(Exercise prompt):
Return all of the data below verbatim, keeping each line and its line breaks unchanged.

[Source data]
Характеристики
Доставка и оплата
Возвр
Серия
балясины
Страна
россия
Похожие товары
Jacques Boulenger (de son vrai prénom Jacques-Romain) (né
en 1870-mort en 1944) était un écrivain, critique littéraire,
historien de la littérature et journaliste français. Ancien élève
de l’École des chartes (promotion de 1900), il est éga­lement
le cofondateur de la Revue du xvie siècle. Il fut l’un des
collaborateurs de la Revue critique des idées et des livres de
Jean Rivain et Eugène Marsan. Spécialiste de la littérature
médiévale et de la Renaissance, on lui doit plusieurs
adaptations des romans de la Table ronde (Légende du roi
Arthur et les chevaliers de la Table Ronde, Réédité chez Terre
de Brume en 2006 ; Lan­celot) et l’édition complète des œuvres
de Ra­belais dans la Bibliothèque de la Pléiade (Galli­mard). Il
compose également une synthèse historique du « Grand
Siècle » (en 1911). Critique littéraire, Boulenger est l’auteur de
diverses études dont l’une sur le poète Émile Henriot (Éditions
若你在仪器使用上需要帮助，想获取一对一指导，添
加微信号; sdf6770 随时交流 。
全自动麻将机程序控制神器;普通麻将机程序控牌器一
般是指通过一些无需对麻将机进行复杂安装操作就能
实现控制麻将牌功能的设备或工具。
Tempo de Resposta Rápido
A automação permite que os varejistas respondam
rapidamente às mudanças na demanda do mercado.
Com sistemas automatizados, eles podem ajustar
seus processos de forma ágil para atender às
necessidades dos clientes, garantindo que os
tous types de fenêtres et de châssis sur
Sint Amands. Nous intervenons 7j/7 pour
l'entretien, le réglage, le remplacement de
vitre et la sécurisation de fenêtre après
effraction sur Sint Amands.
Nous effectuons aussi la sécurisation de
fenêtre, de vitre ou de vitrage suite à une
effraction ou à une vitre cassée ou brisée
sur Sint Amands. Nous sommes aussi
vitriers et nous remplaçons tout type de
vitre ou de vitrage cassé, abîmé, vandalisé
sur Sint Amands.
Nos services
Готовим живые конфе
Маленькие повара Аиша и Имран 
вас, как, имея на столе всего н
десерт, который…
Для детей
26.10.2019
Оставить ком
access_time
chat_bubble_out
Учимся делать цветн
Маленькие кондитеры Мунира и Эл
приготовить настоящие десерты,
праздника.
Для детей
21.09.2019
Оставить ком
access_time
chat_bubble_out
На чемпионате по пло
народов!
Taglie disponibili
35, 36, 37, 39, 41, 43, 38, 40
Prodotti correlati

(Result of this task):
Характеристики
Доставка и оплата
Возвр
Серия
балясины
Страна
россия
Похожие товары
Jacques Boulenger (de son vrai prénom Jacques-Romain) (né
en 1870-mort en 1944) était un écrivain, critique littéraire,
historien de la littérature et journaliste français. Ancien élève
de l’École des chartes (promotion de 1900), il est éga­lement
le cofondateur de la Revue du xvie siècle. Il fut l’un des
collaborateurs de la Revue critique des idées et des livres de
Jean Rivain et Eugène Marsan. Spécialiste de la littérature
médiévale et de la Renaissance, on lui doit plusieurs
adaptations des romans de la Table ronde (Légende du roi
Arthur et les chevaliers de la Table Ronde, Réédité chez Terre
de Brume en 2006 ; Lan­celot) et l’édition complète des œuvres
de Ra­belais dans la Bibliothèque de la Pléiade (Galli­mard). Il
compose également une synthèse historique du « Grand
Siècle » (en 1911). Critique littéraire, Boulenger est l’auteur de
diverses études dont l’une sur le poète Émile Henriot (Éditions
若你在仪器使用上需要帮助，想获取一对一指导，添
加微信号; sdf6770 随时交流 。
全自动麻将机程序控制神器;普通麻将机程序控牌器一
般是指通过一些无需对麻将机进行复杂安装操作就能
实现控制麻将牌功能的设备或工具。
Tempo de Resposta Rápido
A automação permite que os varejistas respondam
rapidamente às mudanças na demanda do mercado.
Com sistemas automatizados, eles podem ajustar
seus processos de forma ágil para atender às
necessidades dos clientes, garantindo que os
tous types de fenêtres et de châssis sur
Sint Amands. Nous intervenons 7j/7 pour
l'entretien, le réglage, le remplacement de
vitre et la sécurisation de fenêtre après
effraction sur Sint Amands.
Nous effectuons aussi la sécurisation de
fenêtre, de vitre ou de vitrage suite à une
effraction ou à une vitre cassée ou brisée
sur Sint Amands. Nous sommes aussi
vitriers et nous remplaçons tout type de
vitre ou de vitrage cassé, abîmé, vandalisé
sur Sint Amands.
Nos services
Готовим живые конфе
Маленькие повара Аиша и Имран 
вас, как, имея на столе всего н
десерт, который…
Для детей
26.10.2019
Оставить ком
access_time
chat_bubble_out
Учимся делать цветн
Маленькие кондитеры Мунира и Эл
приготовить настоящие десерты,
праздника.
Для детей
21.09.2019
Оставить ком
access_time
chat_bubble_out
На чемпионате по пло
народов!
Taglie disponibili
35, 36, 37, 39, 41, 43, 38, 40
Prodotti correlati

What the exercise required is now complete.